ASSIGNMENT:
Each line below must be transcribed exactly, and no picture may appear in the transcription.

SOURCE DATA:
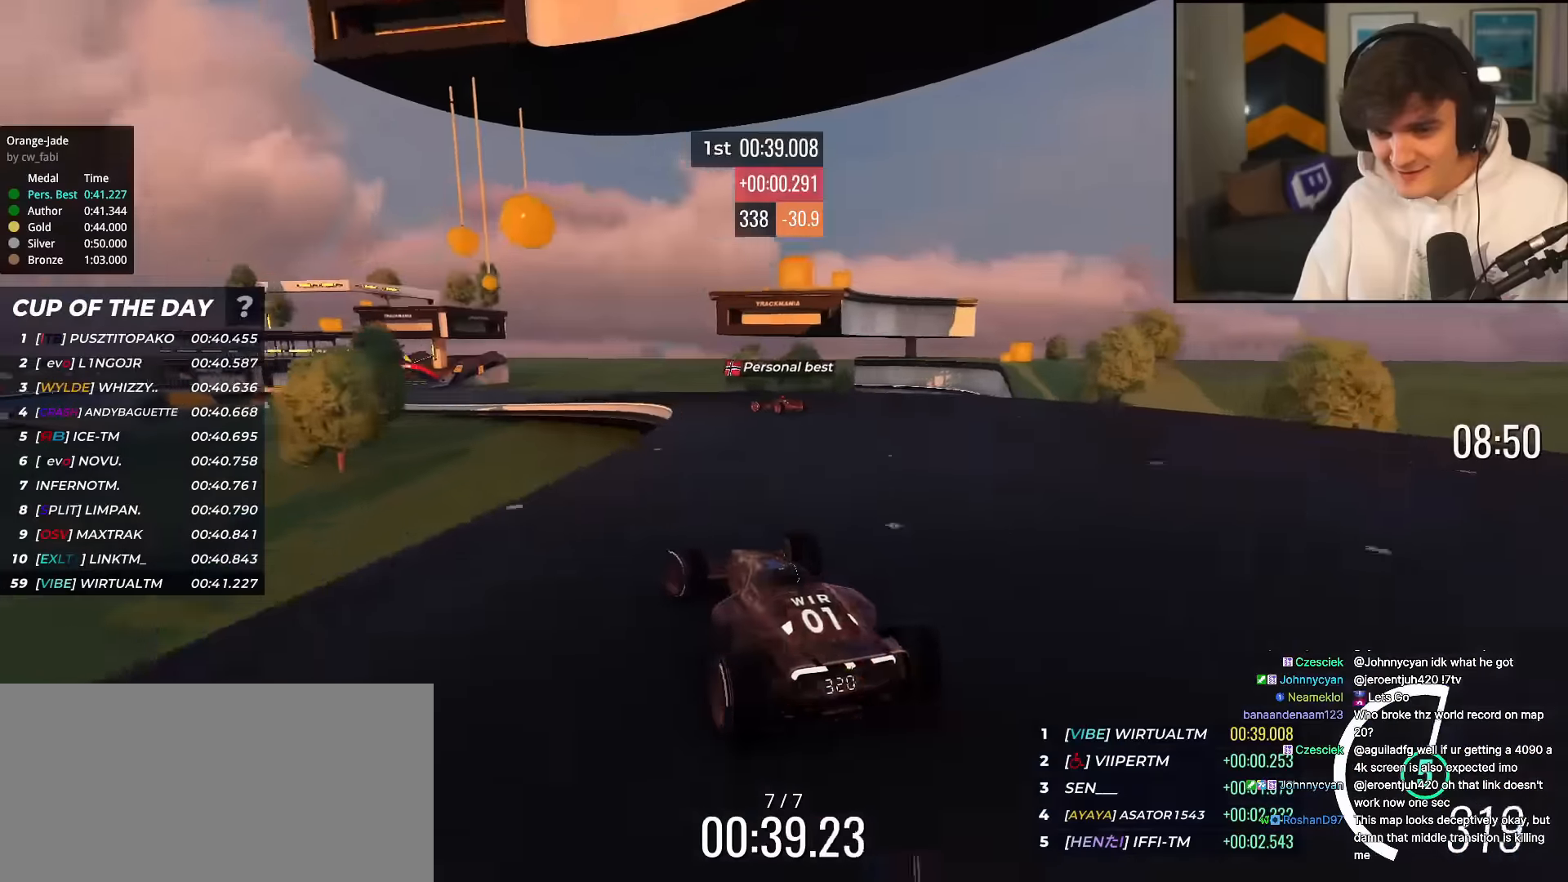
{"keys": ["left", "up"], "events": [[83, "left", "up"], [216, "right", "down"], [266, "right", "up"], [350, "left", "down"]]}
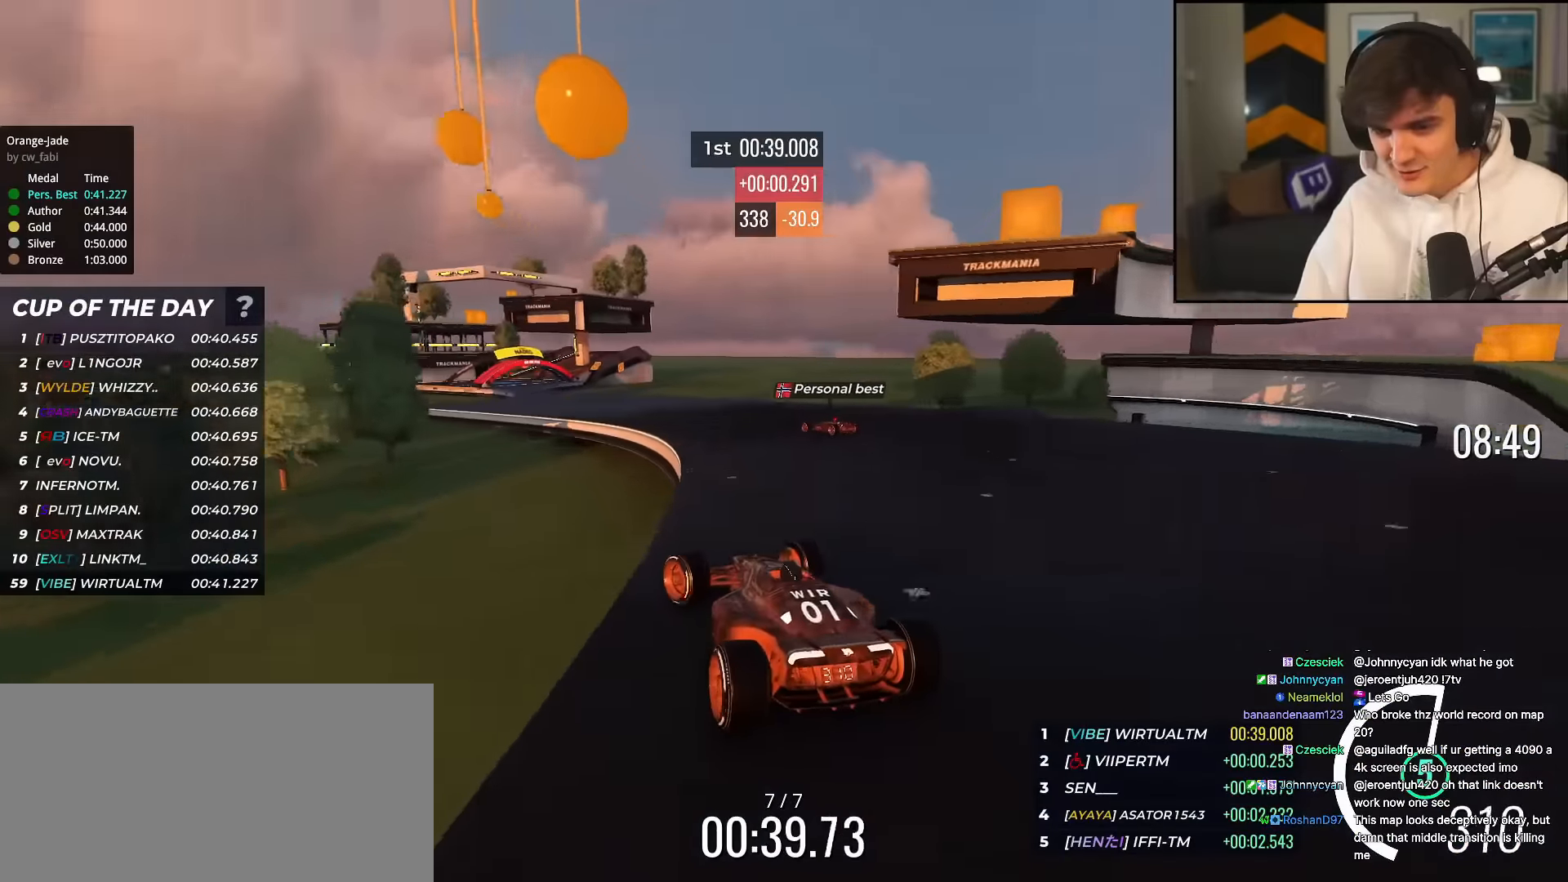
{"keys": ["left", "up"], "events": [[150, "left", "up"], [284, "right", "down"], [334, "right", "up"], [467, "left", "down"]]}
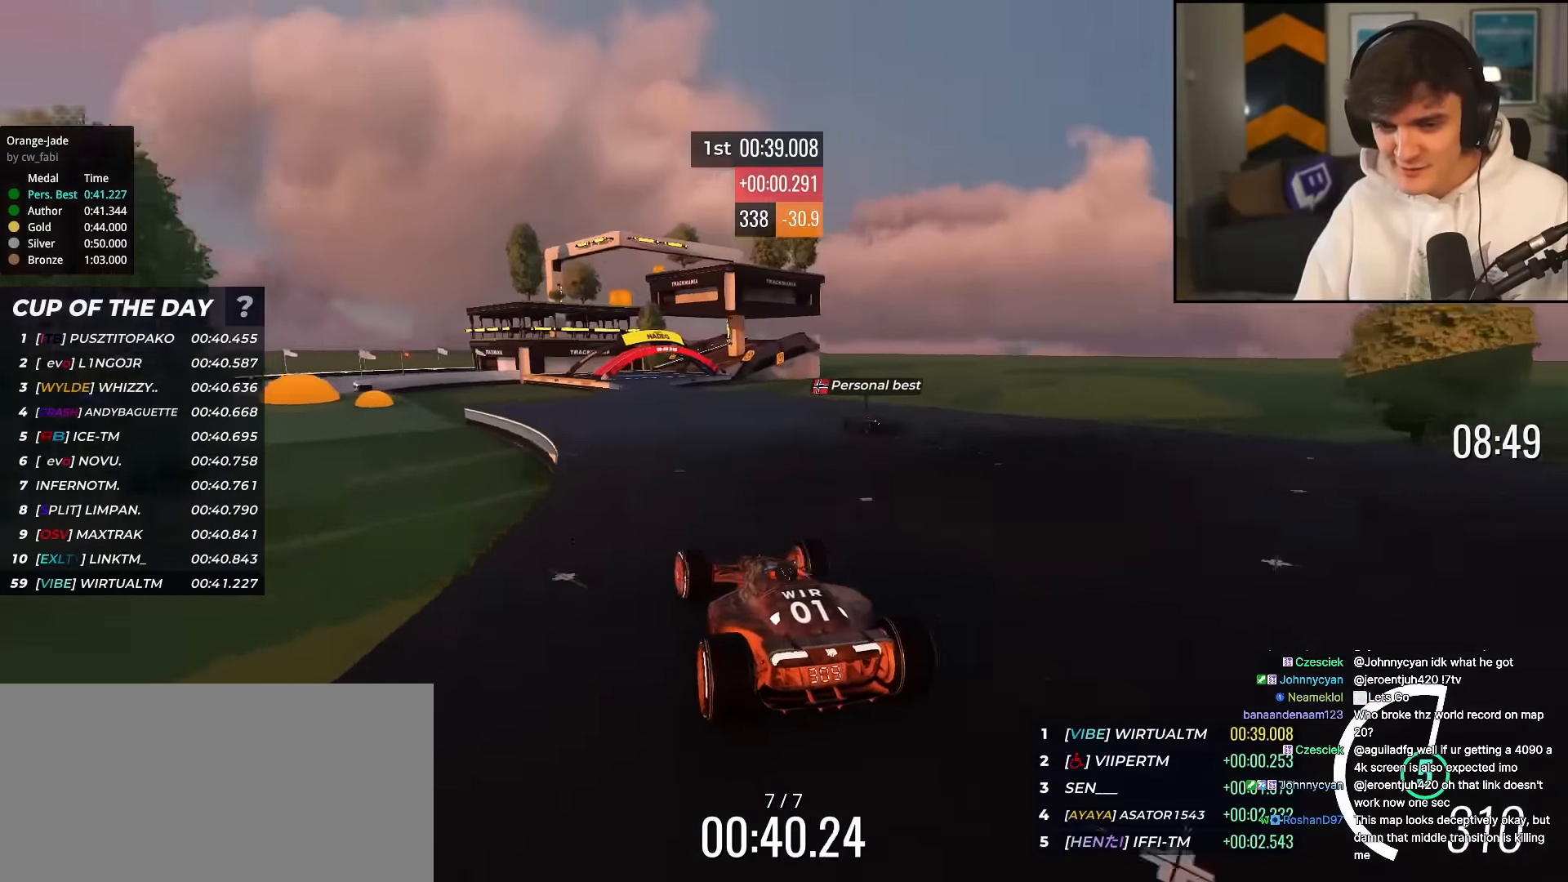
{"keys": ["up"], "events": [[100, "left", "up"], [433, "right", "down"], [483, "right", "up"]]}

EXERCISE OUTPUT:
{"keys": ["left", "up"], "events": [[83, "left", "up"], [216, "right", "down"], [266, "right", "up"], [350, "left", "down"]]}
{"keys": ["left", "up"], "events": [[150, "left", "up"], [284, "right", "down"], [334, "right", "up"], [467, "left", "down"]]}
{"keys": ["up"], "events": [[100, "left", "up"], [433, "right", "down"], [483, "right", "up"]]}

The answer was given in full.